§ EXTRACT PROVIDED
◆ ◆ ◆ ◆ ◆ ◆ ◆
# Is this wood damage created by termites?



## Bondo (Dec 8, 2007)

Ayuh,.... Looks like Dumb Plumber damage to me,.....


----------



## oh'mike (Sep 18, 2009)

Exactly---not insect or water damage---looks like the stud was snapped off--probably with a big pipe wrench---


----------



## joecaption (Nov 30, 2011)

Now you see why I suggested opening up that wall and fixing the wood damage I saw in your other pictures, not just covering it up.
Guess they where counting on an invisible sky hook to support that valve.


----------



## SeniorSitizen (Sep 10, 2012)

Not by termites but by an alcoholic plumber. I've seen their work after the previous night and it's real common.


----------



## miamicuse (Nov 13, 2011)

That is a 2x6, it was snapped off? A gorilla can't do that. I am asking because if this was termite damaged or water damaged, then they cut out the worst part, then I have to worry about what the bottom plate may look like.

Could it be termite damaged chewing through much of the wood then cut off with a sawzall?

You would think if there was a plumbing issue there would have been water marks but none of that.


----------



## r0ckstarr (Jan 8, 2013)

Looks like they cut through what they could reach with their saw, then broke the rest off with a pipe wrench.


----------
◆ ◆ ◆ ◆ ◆ ◆ ◆
§ STUDY QUESTIONS
1. In the termite thread, what size of lumber does miamicuse say the stud is?
2. Name every user who posted in the termite thread.

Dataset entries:
◆ ◆ ◆ ◆ ◆ ◆ ◆
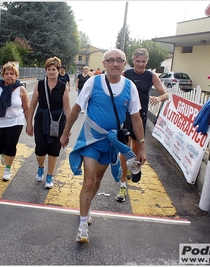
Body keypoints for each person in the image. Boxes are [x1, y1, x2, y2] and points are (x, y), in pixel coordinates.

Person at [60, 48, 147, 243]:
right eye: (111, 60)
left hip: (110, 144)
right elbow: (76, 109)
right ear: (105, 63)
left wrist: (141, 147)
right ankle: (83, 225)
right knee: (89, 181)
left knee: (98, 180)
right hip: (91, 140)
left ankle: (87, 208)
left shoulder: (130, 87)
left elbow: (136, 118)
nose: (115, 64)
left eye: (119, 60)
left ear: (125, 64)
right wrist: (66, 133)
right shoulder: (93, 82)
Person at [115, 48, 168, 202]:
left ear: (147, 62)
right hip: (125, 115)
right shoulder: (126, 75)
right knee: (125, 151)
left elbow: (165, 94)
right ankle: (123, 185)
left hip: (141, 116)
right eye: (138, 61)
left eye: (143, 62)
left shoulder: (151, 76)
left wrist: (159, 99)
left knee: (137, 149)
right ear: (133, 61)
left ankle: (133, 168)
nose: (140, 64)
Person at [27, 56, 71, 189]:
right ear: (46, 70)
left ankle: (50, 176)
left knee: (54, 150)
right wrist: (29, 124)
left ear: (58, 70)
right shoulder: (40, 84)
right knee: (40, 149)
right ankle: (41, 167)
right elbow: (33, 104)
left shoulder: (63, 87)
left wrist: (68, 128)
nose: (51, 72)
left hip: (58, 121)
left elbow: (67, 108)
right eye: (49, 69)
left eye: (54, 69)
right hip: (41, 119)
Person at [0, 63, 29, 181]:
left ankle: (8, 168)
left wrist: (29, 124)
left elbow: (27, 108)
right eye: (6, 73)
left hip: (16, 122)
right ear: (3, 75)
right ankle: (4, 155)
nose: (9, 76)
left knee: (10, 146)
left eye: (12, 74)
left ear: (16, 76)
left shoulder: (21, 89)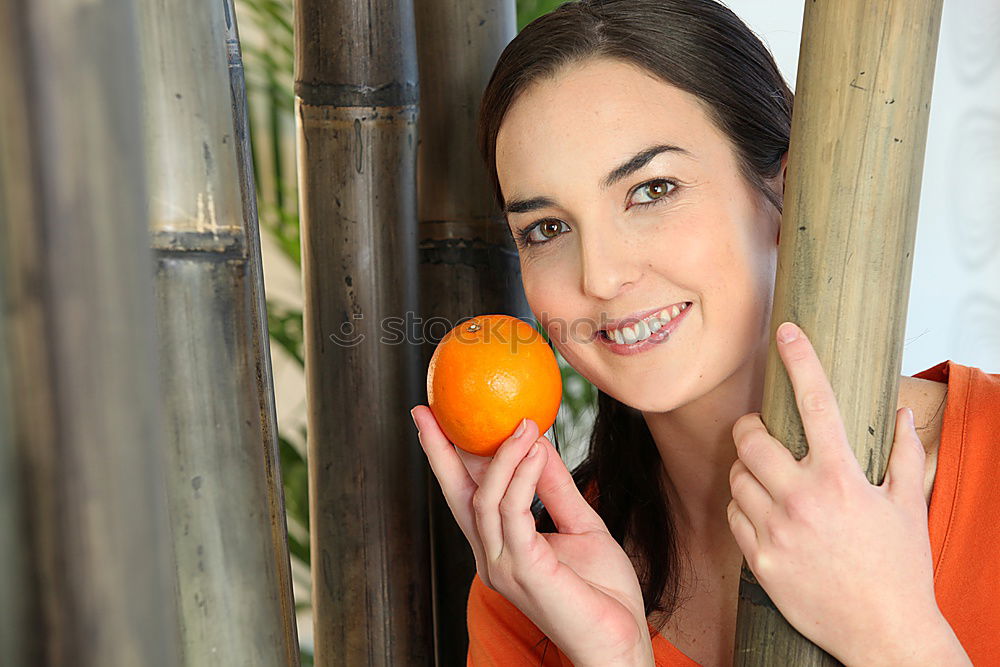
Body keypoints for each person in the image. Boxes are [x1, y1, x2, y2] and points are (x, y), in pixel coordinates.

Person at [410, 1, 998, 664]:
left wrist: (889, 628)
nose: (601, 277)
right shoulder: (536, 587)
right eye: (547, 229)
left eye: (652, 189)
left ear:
◆ ◆ ◆ ◆ ◆ ◆ ◆
§ PROBLEM SOLUTIONS
1. A 2x6.

2. Bondo, oh'mike, joecaption, SeniorSitizen, miamicuse, r0ckstarr